Is this seat taken? A look at German transportation

Jenna Ciccotelli
July 12, 2017

As I write this blog post, I’m traveling home from the German/Austrian border, where we spent the day at Adolf Hitler’s mountain retreat. This trip is unusually difficult – due to track transfers on our what-should-be-one-ride train, we’ll be taking three trains and two buses home. But usually, it’s far easier than this.

This four hour (one way) travel saga is the first lengthy trip of what will be many – when we head to Nuremberg, we’ll take a train from Munich that will take an hour and a half. But that doesn’t even compare to the eight hour rides between Berlin and Auschwitz when the time comes.

We take public transportation everywhere. Munich’s S-Bahn and U-Bahn are comparable to Boston’s T system, and since our hotel is just five minutes from Munich’s Hauptbahnof (Central Station) we’re able to take the Bahn to different parts of the city, both on our group trips out and during our free time.

There’s a certain level of independence that comes with traveling on public transportation in a foreign country, especially when you don’t understand a lick of German and your native-speaker-of-German professor doesn’t accompany you during your free time. Sometimes we’ve struggled to read the maps and we can’t understand the announcements that come over the loudspeaker in rapid fire German, but we’ve perfected the art of recognizing station stops – to get to the Englischer Gardens, where all of Munich goes on warm days to relax, bike and swim in the Isar river and where we spent our last free day in Munich, we take the U3 (which is orange) toward the cow station with the M (Moosach.)

Once you arrive at your stop or the train arrives to pick you up, passengers are responsible for opening the train doors – a unique feature. It’s all done via a button from the inside or a handle from the outside, which seems easy enough until you have a crowd of Germans eager to start their weekend standing behind you on a Friday afternoon and you’re responsible for opening the door.

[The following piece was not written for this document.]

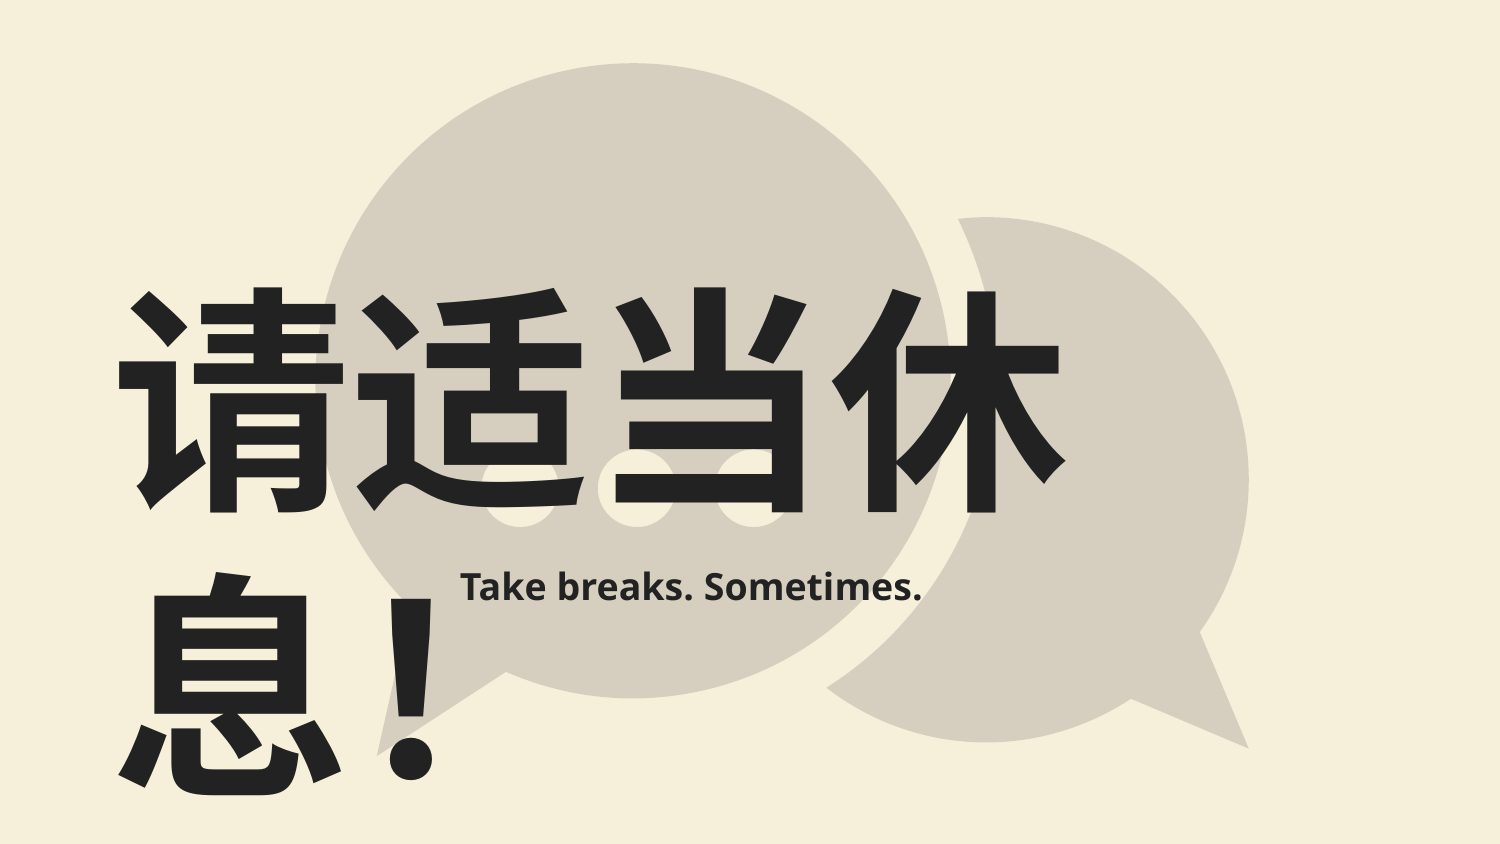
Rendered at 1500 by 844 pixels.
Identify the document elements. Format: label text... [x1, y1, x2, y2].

text_box 请适当休息！ [96, 244, 1500, 834]
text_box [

When we’ve run into trouble on public transport, the German people have been very happy to help. All it takes is a simple “Do you speak English?” before those that do come forward to answer our questions. They’ve mostly been helpful and eager to learn more about us and why we’re in their city, and we are always looking to swap stories.

The best part about the German Bahn system? Most trains have a pole sticking out of the ground in the middle part of the train for those squished into the middle to make room to hold on to. As someone who isn’t always the biggest fan of subway surfing on the green line at home on a busy weekday afternoon, the City of Boston should give Angela Merkel a call to discuss this.

Either way, one thing remains the same between the subway drivers in Boston and Munich – it’s always impossible to understand them over the loudspeaker.